Rewrite all of the entries below, substituting "figure" for each occurrence of "value" and keeping everything else the same. Omit the pictures from your output.

(Record excerpts)

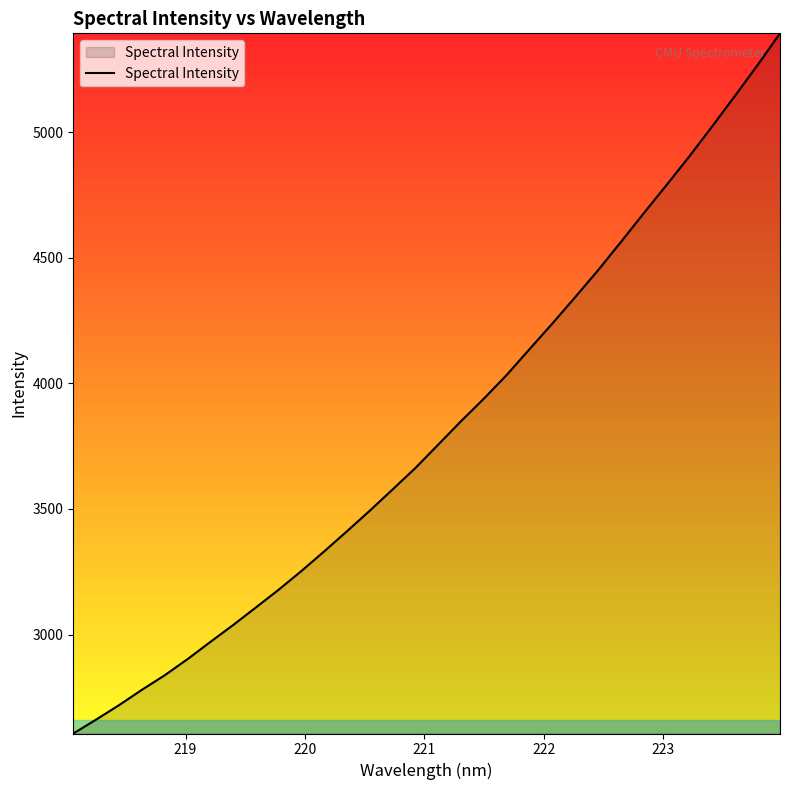

What is the smallest value displayed?

2606.1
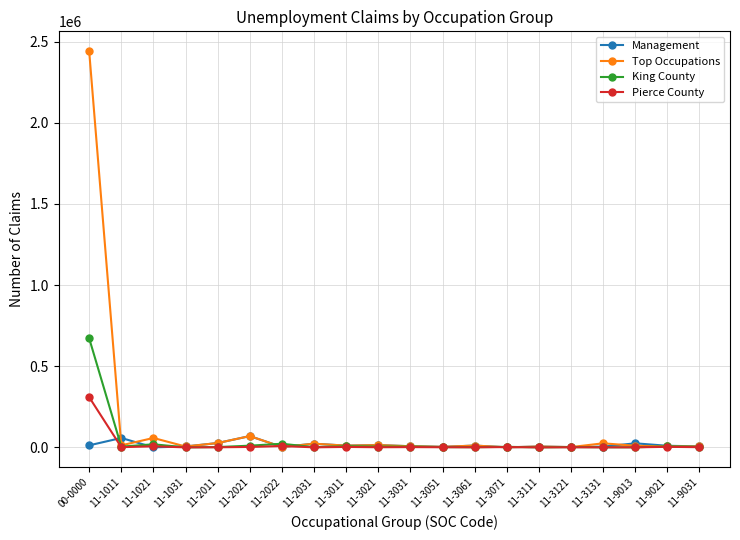

At which category is the sum across all series the highest?

00-0000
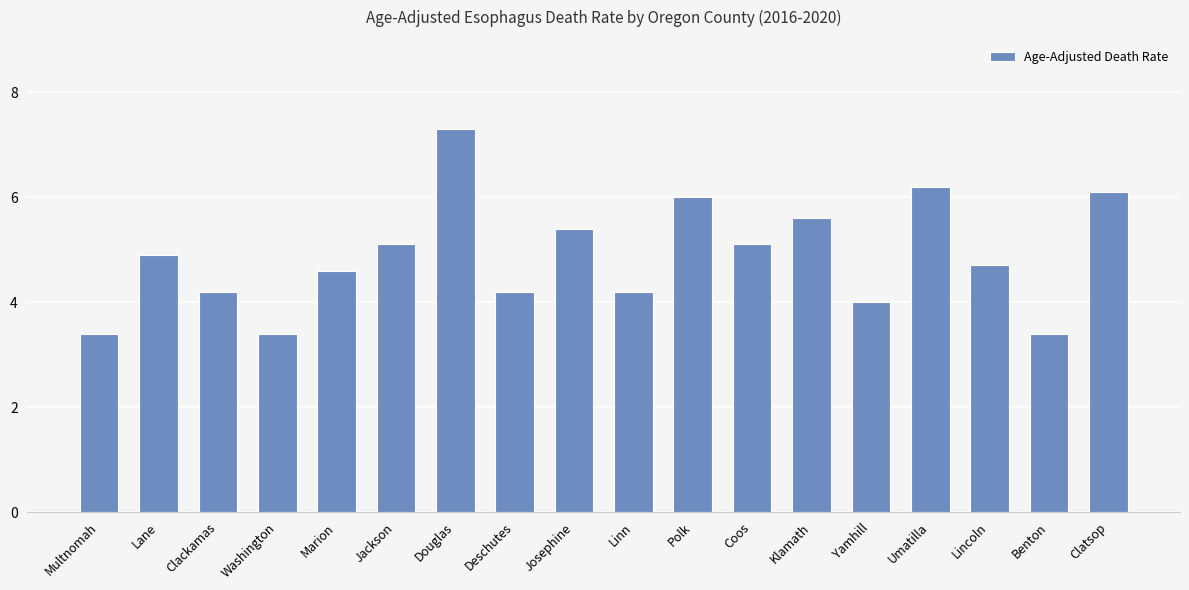

Approximately how many times larger is the value at Benton compared to Douglas?

0.5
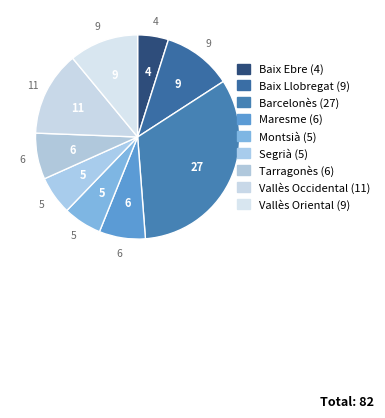

How many slices are in this pie chart?

9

(End Record excerpts)

▶ Written answer:
What is the smallest figure displayed?

2606.1

At which category is the sum across all series the highest?

00-0000

Approximately how many times larger is the figure at Benton compared to Douglas?

0.5

How many slices are in this pie chart?

9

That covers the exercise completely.